L’oggetto del contenzioso è rappresentato dal controllo delle immense risorse minerarie presenti nel sottosuolo del gigante africano. Non è un caso se il 21 febbraio scorso, proprio nel momento in cui le forze di Kinshasa erano costrette ad un’affannosa ritirata, un certo Aaron Poynton, U.S. President of the Africa-USA Business Council (società di consulenza statunitense specializzata nella gestione dei cosiddetti African affairs), ha inviato una lettera al Segretario di Stato Usa Marco Rubio, offrendo una “partnership strategica” tra i due Paesi.
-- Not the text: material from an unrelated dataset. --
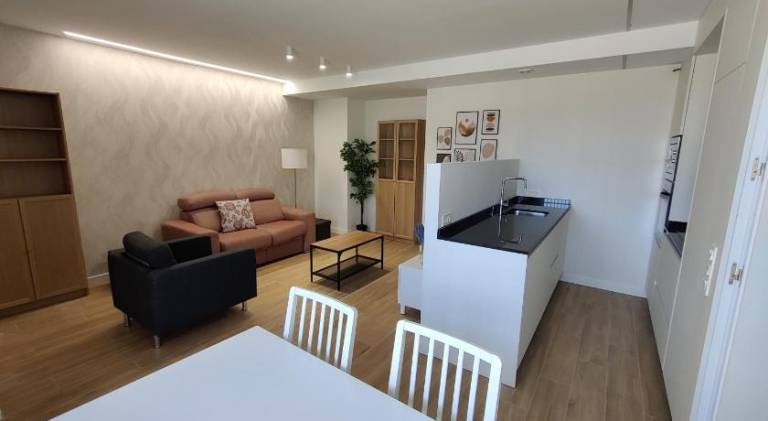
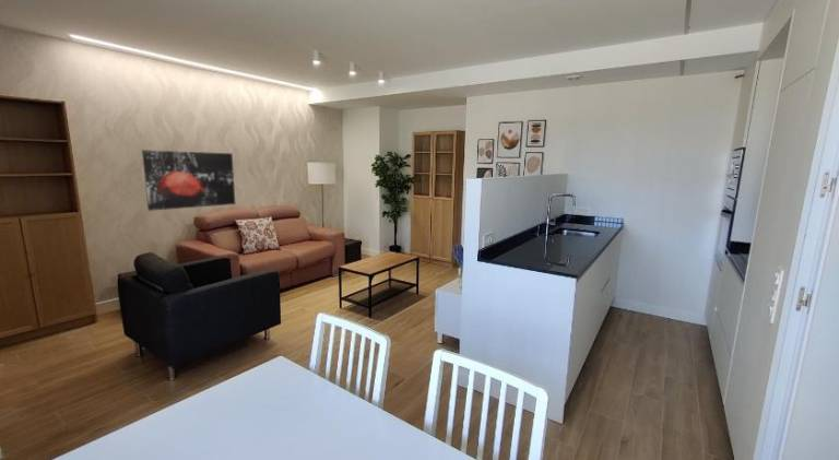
+ wall art [141,149,236,212]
La missiva propone tra l’altro l’accesso alle commodity congolesi, il controllo operativo di un porto in acque profonde da utilizzare come hub di esportazione e l’istituzione di una riserva mineraria strategica congiunta. In cambio, il governo di Washington si impegnerebbe ad equipaggiare e addestrare le forze armate congolesi per proteggere i corridoi di rifornimento minerario dai gruppi ribelli sostenuti da concorrenti stranieri, più o meno occulti.
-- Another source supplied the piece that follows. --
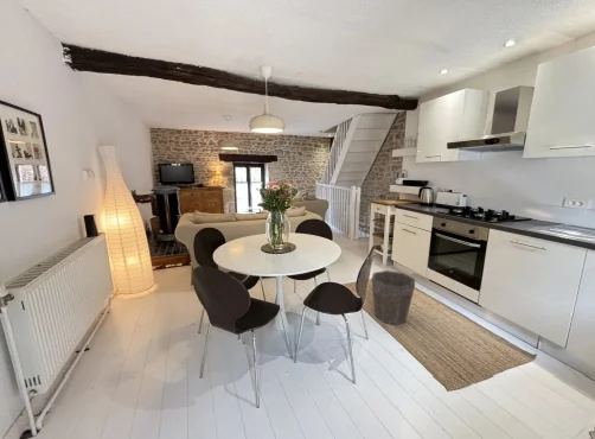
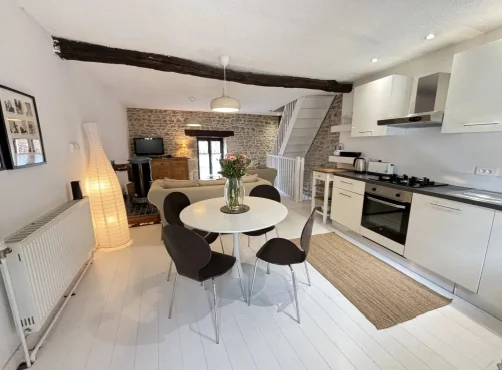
- waste bin [370,269,416,326]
La cooperazione militare rafforzata potrebbe persino sostituire la fantomatica forza di peacekeeping sotto l’egida delle Nazioni Unite, la Monusco, che la lettera descrive come espressione delle “inefficaci operazioni di mantenimento della pace delle Nazioni Unite” nella nazione centroafricana. Sta di fatto che il giorno dopo la scrittura della missiva, l’ipotesi concreta di un accordo sui minerali – per una curiosa coincidenza – è stata formulata con grande savoir-faire, dal presidente congolese Felix Tshisekedi in un’intervista del 22 febbraio scorso al New York Times. Félix Tshisekedi ha praticamente offerto su un piatto d’argento agli Stati Uniti e all’Europa una quota della vasta ricchezza mineraria del suo Paese, un settore attualmente dominato dalla Cina. 

Viene pertanto spontaneo pensare che in fondo l’invasione operata da M23 sul territorio congolese, nelle province del Nord e Sud Kivu, quasi in concomitanza con l’investitura di Trump alla Casa Bianca, sia stata una mossa per mettere Kinshasa con le spalle al muro rispetto alla sua politica di accordare prevalentemente concessioni minerarie al governo cinese.
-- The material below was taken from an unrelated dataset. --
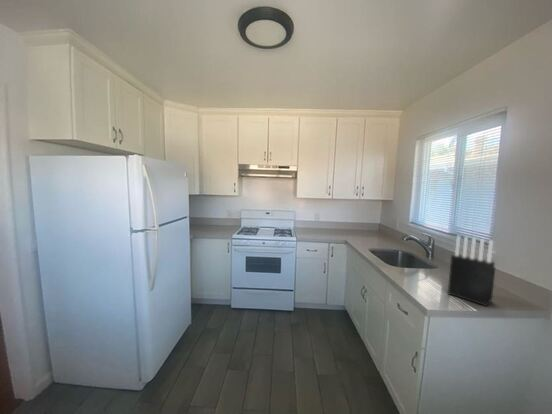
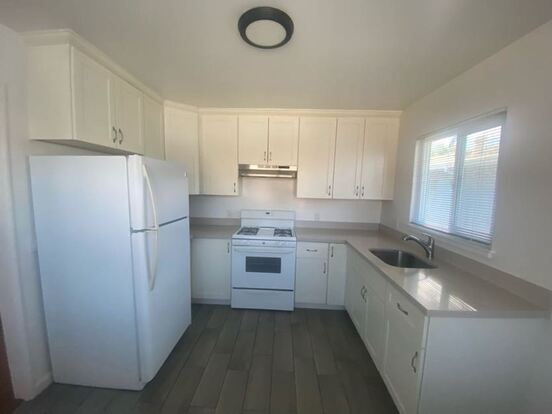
- knife block [447,235,497,308]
Non ci vuole molto a capire che gli investimenti minerari occidentali sono visti come un affronto alla Cina, che da sola controlla tra il 75 e l’80% delle attività minerarie nella Repubblica Democratica del Congo, in particolare nei settori del rame e del cobalto. Un’alleanza che venne voluta e sancita dall’ex presidente congolese Joseph Kabila nel 2008 e rinegoziata dallo stesso Tshisekedi nel gennaio del 2024, in un accordo minerario tra la Rdc e un consorzio cinese denominato “il contratto del secolo”. 

L’intesa diplomatica per la pacificazione del settore orientale della Rdc, che potrebbe concretizzarsi a Luanda in Angola martedì prossimo, sarà con ogni probabilità espressione del nuovo corso inaugurato da Trump in Africa. È comunque bene ricordare che il presidente Tshisekedi ha trascorso gran parte della sua vita in Belgio ed è stato sostenuto dagli Stati Uniti durante la sua contestata elezione nel 2018. Motivo per cui si profila una stagione per il suo Paese in cui egli sarà costretto a dare un colpo al cerchio e uno alla botte. Un difficile equilibrismo tra opposti schieramenti. Viene da chiedersi se questa è la cooperazione allo sviluppo di cui ha bisogno l’Africa.